China requires them to go to South Korea by way of a third country, as a face-saving measure with North Korea, its longtime ally. The Philippines said Tuesday that 21 North Koreans in the South Korean consulate in Beijing will leave China today. Tuesday's asylum attempt was extraordinary in many respects, not the least of which was that the Chinese police, who conduct heavy surveillance, seemed to have bad information. In midafternoon, large numbers of Chinese security personal gathered outside the German Embassy, apparently suspecting some kind of action.

The North Koreans were 2 miles away, jumping without resistance into a small embassy-affiliated compound that houses the school and apartments for German diplomats.

"At 3:25 a principal came in and said that North Koreans were on the grounds and we had to leave as soon as possible so they could close the building," said 12th-grader Sven-Erik Green, who said the group had already perched on the fire escape below his classroom.

Other students said the people in the group were all well dressed and could easily pass for Chinese. Many asylum seekers in Beijing arrive in trendy clothes -- some even have cell phones -- items bought by advocates to help them blend in before their attempts.
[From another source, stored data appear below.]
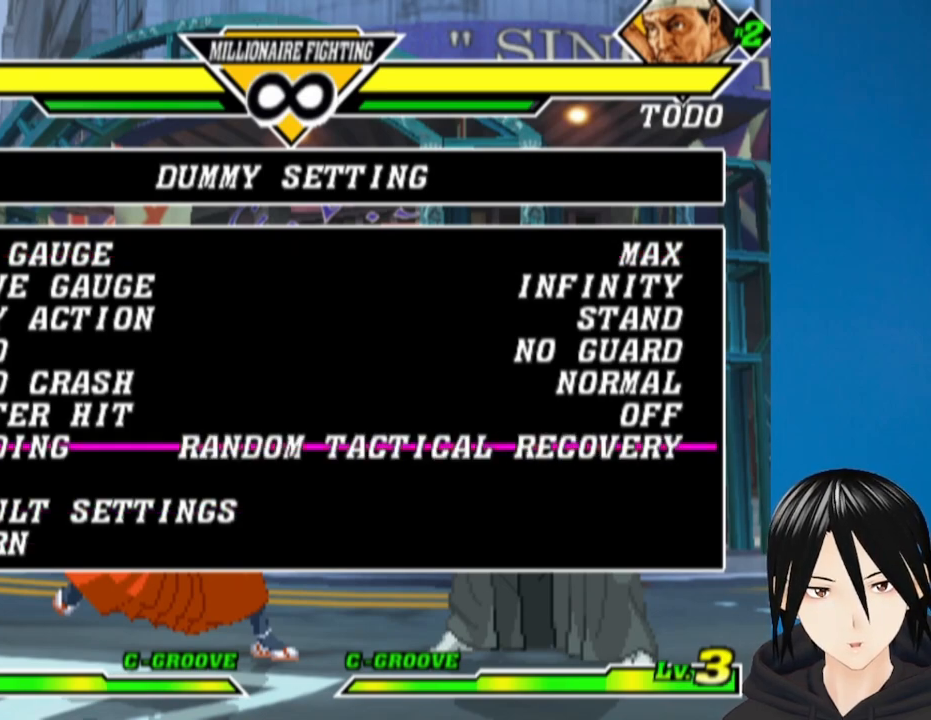
{"buttons": [], "left_stick": "center", "right_stick": "center", "events": [[400, "DPAD_LEFT", "down"], [483, "DPAD_LEFT", "up"]]}
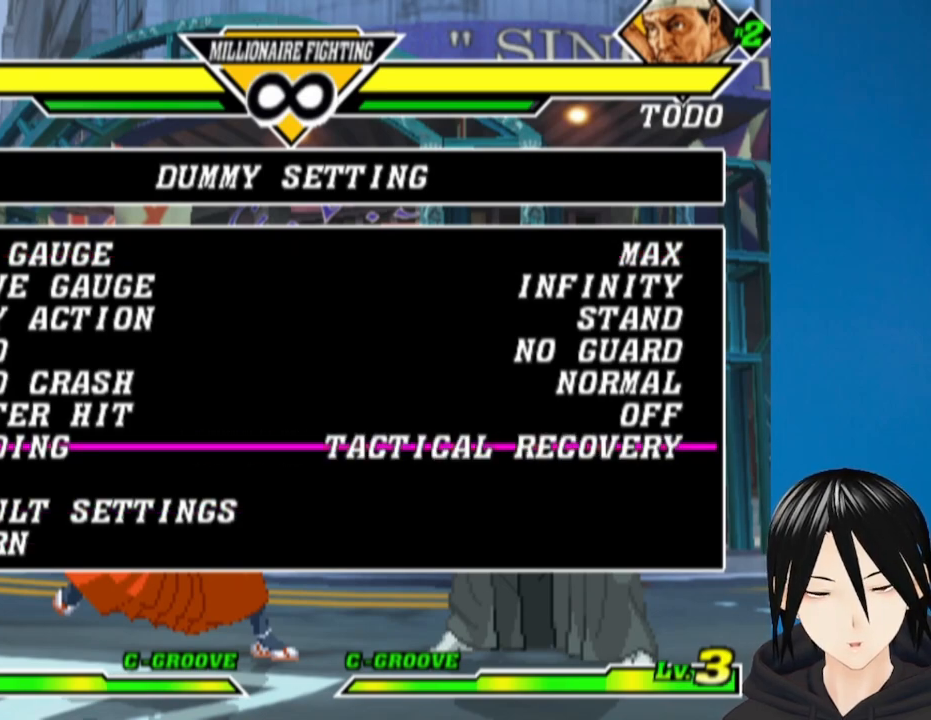
{"buttons": ["DPAD_LEFT"], "left_stick": "center", "right_stick": "center", "events": [[67, "DPAD_LEFT", "down"], [117, "DPAD_LEFT", "up"], [183, "DPAD_LEFT", "down"], [267, "DPAD_LEFT", "up"], [333, "DPAD_LEFT", "down"], [417, "DPAD_LEFT", "up"], [483, "DPAD_LEFT", "down"]]}
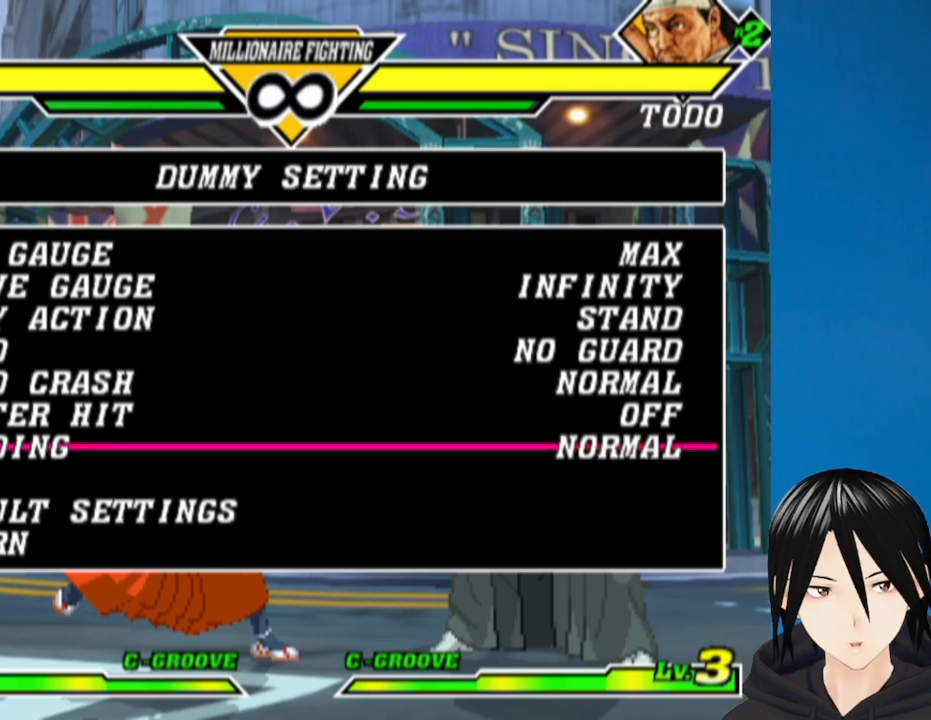
{"buttons": ["DPAD_RIGHT"], "left_stick": "center", "right_stick": "center", "events": [[100, "DPAD_LEFT", "up"], [150, "DPAD_LEFT", "down"], [283, "DPAD_LEFT", "up"], [483, "DPAD_RIGHT", "down"]]}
Embassy representatives deflected questions about whether the school compound enjoyed diplomatic status, which would make it off limits to the police.

About 8 p.m., the North Koreans left the fire escape to sleep elsewhere in the compound.

Monday's event showed similar planning, even though it ended badly, with the detention of at least six people. The refugees arrived at the diplomatic compound Monday in cars, carrying a ladder to mount the fence. They had carefully chosen the Ecuadoran Embassy as their destination, in what was until that morning Beijing's least guarded diplomatic compound.

But they were not prepared for the security that greeted them, mostly plainclothes police officers.

-- Information from the Associated Press was used in this report.